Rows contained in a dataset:
============================================================
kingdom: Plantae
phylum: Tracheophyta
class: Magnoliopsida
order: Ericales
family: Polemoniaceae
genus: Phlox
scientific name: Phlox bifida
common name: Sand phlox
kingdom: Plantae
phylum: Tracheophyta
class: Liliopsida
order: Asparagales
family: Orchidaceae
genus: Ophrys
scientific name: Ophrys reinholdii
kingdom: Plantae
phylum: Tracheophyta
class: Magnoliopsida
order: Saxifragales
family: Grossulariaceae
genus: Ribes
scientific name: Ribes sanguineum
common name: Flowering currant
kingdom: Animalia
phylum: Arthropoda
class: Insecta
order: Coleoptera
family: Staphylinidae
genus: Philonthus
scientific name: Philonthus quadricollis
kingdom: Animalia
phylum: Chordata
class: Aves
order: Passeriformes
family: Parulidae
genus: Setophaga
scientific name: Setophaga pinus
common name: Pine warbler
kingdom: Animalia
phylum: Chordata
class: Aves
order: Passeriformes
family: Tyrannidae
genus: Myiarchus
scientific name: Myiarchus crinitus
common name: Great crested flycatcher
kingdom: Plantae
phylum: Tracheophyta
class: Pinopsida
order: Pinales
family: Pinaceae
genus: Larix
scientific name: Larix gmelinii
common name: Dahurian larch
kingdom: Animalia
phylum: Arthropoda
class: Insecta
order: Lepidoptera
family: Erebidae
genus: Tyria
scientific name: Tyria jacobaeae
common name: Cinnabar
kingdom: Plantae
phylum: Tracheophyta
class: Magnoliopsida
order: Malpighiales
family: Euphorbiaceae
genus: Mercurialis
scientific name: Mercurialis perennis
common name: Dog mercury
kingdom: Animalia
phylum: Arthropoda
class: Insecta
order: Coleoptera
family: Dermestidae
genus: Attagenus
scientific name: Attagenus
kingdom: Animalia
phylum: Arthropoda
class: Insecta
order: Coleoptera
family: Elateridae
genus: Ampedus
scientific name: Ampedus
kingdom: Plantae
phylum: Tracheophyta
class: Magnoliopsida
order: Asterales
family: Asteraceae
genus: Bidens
============================================================
Transcribe every row above word for word, keeping each line and its order unchanged.

kingdom: Plantae
phylum: Tracheophyta
class: Magnoliopsida
order: Ericales
family: Polemoniaceae
genus: Phlox
scientific name: Phlox bifida
common name: Sand phlox
kingdom: Plantae
phylum: Tracheophyta
class: Liliopsida
order: Asparagales
family: Orchidaceae
genus: Ophrys
scientific name: Ophrys reinholdii
kingdom: Plantae
phylum: Tracheophyta
class: Magnoliopsida
order: Saxifragales
family: Grossulariaceae
genus: Ribes
scientific name: Ribes sanguineum
common name: Flowering currant
kingdom: Animalia
phylum: Arthropoda
class: Insecta
order: Coleoptera
family: Staphylinidae
genus: Philonthus
scientific name: Philonthus quadricollis
kingdom: Animalia
phylum: Chordata
class: Aves
order: Passeriformes
family: Parulidae
genus: Setophaga
scientific name: Setophaga pinus
common name: Pine warbler
kingdom: Animalia
phylum: Chordata
class: Aves
order: Passeriformes
family: Tyrannidae
genus: Myiarchus
scientific name: Myiarchus crinitus
common name: Great crested flycatcher
kingdom: Plantae
phylum: Tracheophyta
class: Pinopsida
order: Pinales
family: Pinaceae
genus: Larix
scientific name: Larix gmelinii
common name: Dahurian larch
kingdom: Animalia
phylum: Arthropoda
class: Insecta
order: Lepidoptera
family: Erebidae
genus: Tyria
scientific name: Tyria jacobaeae
common name: Cinnabar
kingdom: Plantae
phylum: Tracheophyta
class: Magnoliopsida
order: Malpighiales
family: Euphorbiaceae
genus: Mercurialis
scientific name: Mercurialis perennis
common name: Dog mercury
kingdom: Animalia
phylum: Arthropoda
class: Insecta
order: Coleoptera
family: Dermestidae
genus: Attagenus
scientific name: Attagenus
kingdom: Animalia
phylum: Arthropoda
class: Insecta
order: Coleoptera
family: Elateridae
genus: Ampedus
scientific name: Ampedus
kingdom: Plantae
phylum: Tracheophyta
class: Magnoliopsida
order: Asterales
family: Asteraceae
genus: Bidens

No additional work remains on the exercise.